Sunday
September 21, 2014

As Chinese-run supermarkets change the economic, social landscape

Friday, January 31, 2014

City’s chinos prepare to welcome in year of Wooden Horse

Supermarket workers Becky Li (left) and Cintia Hue came to BA from China’s Fuijan province. “We’ll have a big family party,with lots of seafood," Hue says of her plans for today’s Chinese New Year.
By Jayson McNamara
Herald Staff

For supermarket worker Cintia Hue, 28, it wasn’t the language that stumped her when she first moved here — it was the food.

“When I came to Buenos Aires I hated it, the flavours are very different,” she explained. “But now I do love one thing: asados.”

Hue arrived in Argentina almost nine years ago in search of economic opportunities — more specifically, a job at her brother’s store in the Recoleta neighbourhood, where the Herald also met 23-year-old Becky Li.

“I’m happy in Argentina, because all my family lives here,” commented Li, who nodded alongside Cintia, explaining enthusiastically that they were sisters-in-law.

“Over there, she’s my sister-in-law too,” she added, pointing across to the vegetable section to a girl seen ducking for cover.

Nobody’s likely to be shy tonight when Li and Hue gather with their family for Chinese New Year festivities, which mark the year 4712 — or the Wooden House — in the Chinese calendar.
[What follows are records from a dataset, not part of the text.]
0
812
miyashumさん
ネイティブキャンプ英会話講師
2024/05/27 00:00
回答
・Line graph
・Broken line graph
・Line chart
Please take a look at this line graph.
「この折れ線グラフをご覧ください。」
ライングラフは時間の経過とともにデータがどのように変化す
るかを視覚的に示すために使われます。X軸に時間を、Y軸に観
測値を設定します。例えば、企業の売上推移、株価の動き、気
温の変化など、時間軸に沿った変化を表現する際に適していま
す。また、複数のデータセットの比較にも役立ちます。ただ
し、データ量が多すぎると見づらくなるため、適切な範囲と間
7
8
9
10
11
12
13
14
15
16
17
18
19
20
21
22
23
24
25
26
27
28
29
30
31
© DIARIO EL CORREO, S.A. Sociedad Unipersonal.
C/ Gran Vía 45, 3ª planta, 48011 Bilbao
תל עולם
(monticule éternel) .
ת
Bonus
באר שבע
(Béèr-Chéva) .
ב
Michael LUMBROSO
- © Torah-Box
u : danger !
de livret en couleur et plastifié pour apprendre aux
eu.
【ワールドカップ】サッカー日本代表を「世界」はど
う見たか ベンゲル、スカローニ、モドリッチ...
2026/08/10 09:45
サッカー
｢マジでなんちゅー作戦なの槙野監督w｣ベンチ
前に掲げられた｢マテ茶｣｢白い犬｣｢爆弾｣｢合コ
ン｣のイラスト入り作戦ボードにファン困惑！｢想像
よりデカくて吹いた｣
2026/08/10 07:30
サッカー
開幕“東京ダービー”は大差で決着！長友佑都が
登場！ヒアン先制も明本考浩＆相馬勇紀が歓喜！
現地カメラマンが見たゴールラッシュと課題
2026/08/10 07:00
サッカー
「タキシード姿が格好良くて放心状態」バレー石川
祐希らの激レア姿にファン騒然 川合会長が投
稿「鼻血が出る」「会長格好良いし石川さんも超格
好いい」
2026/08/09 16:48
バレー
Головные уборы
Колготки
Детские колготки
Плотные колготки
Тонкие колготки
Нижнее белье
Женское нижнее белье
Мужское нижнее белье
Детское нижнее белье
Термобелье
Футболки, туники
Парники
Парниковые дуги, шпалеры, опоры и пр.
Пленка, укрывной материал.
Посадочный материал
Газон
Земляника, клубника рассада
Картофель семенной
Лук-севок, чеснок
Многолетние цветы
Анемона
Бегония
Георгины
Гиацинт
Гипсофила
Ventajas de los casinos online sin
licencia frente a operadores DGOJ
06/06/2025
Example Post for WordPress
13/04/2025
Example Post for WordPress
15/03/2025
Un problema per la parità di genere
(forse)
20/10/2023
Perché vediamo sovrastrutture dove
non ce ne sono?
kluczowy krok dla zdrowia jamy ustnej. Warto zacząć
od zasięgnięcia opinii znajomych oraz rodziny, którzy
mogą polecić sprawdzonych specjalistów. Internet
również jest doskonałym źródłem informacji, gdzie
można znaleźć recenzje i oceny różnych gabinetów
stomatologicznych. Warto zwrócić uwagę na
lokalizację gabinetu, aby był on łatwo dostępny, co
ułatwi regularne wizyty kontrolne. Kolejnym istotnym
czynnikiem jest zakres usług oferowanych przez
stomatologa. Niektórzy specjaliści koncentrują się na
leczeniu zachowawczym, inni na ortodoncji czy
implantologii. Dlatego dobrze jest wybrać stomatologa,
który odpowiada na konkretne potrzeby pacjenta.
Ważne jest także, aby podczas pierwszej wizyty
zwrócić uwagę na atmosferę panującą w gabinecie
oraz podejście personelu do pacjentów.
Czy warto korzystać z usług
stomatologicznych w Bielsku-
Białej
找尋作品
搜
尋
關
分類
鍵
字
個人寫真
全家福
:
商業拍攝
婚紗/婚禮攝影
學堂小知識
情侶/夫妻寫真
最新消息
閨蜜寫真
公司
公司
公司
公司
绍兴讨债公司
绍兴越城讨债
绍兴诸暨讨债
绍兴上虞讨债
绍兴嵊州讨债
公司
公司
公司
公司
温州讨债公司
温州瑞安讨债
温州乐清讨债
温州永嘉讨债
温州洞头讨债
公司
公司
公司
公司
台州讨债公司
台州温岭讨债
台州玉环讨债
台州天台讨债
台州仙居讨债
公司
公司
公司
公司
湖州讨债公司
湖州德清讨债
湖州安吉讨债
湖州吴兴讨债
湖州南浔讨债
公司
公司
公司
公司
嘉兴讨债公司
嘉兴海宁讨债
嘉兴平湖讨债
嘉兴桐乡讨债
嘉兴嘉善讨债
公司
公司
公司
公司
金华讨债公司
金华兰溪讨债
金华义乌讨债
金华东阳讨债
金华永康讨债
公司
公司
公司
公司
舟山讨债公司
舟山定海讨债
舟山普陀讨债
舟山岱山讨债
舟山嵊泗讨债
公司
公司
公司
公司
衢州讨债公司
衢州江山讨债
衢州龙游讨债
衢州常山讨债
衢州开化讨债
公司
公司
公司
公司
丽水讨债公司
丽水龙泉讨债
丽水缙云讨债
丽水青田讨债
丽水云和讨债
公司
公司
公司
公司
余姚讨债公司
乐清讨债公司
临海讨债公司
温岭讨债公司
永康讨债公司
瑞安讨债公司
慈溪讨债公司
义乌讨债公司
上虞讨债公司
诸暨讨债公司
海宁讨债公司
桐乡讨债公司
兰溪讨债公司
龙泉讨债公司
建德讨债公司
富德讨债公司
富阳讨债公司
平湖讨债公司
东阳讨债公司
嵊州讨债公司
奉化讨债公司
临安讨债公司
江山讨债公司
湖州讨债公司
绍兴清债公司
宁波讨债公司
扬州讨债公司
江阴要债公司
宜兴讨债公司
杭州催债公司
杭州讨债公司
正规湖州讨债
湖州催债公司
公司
Ana Kuo from the Chinese Cultural Association of Argentina emphasized that even though supermarket owners and workers may be the most visible part of the community, there’s more to Chinese migrants than just the corner-store “chino.”

“Professionals, investors — not just the supermarkets — are some of the Chinese groups collaborating in the dissimenation of our culture here in Argentina,” she told the Herald.

New Year’s celebrations have become a staple of City life over the past several years, with the Chinese neighbourhood in Belgrano packed to the brim with people eager to see performances and munch away at food throughout the weekend.

“The dragon — he’ll be on his feet the entire festival,” Kuo said.

Fujian Origins

Like many of the new Chinese arrivals to Buenos Aires, Hue and Li — and probably their shy sister-in-law — came from Fujian province on the southeastern coast of mainland China, trailing family connections to find work in the robust Argentine supermarket sector.

Known in Argentine vernacular as chinos, these stores have been nothing short of a phenomenon in recent years, forming an important part of the retail landscape and leading a clear obliteration of the latest immigration data, which in the 2010 Census put the Chinese-born population at a mere 9,000.

“Today we have 10,788 stores in the entire country, directly employing more than 30,000 people within the Chinese community and almost 50,000 Argentines,” said Miguel Calvete, head of Argentine Federation of Chinese Supermarkets and Associations (FESACH).

“The migration accord (signed in 2003 between Argentina and China) facilitated family reunions and meant many relatives of Chinese people who were already here came to Argentina,” he explained. “These relatives needed work. Ultimately more sources of employment had to be created, more workplaces, and so more supermarkets were opened.”

The Chinese stake of the supermarket retail sector is impressive: between 19.8 and 20 percent, Calvete told the Herald.

Changing times

Chinese language teacher Laura Lin has been witnessing the growth of the Chinese community in Buenos Aires from an interesting perspective. She was just six months old in 1979, the year she arrived in Buenos Aires from Taiwan, accompanied by her entire family.

Although once seen as the land of opportunity, Argentina is now more likely to be a temporary stop.

“Most of the Chinese (who come to Argentina) plan to work for around five years, make their money and return to China to have a better and more comfortable life,” she explained. “There are few who actually settle here, who have their families, houses, cars.”

Behind the smiling faces at supermarkets, Lin also indicated that life in Argentina is challenging for recently-arrived Chinese migrants — just as it had been for the Taiwanese community — with many having come from lower socio-economic backgrounds in their homeland.

“The majority of Chinese with supermarkets come from Fujian province, which is a province that is marginalized by the Chinese government and by other provinces.” Lin explained.

“They hope to find something better than in China, but they are quickly baffled by the language, customs, they miss their families, their homes. But at that point there’s no turning back. There’s money to loans to back in China and some end up having to work more than 12 hours a day.”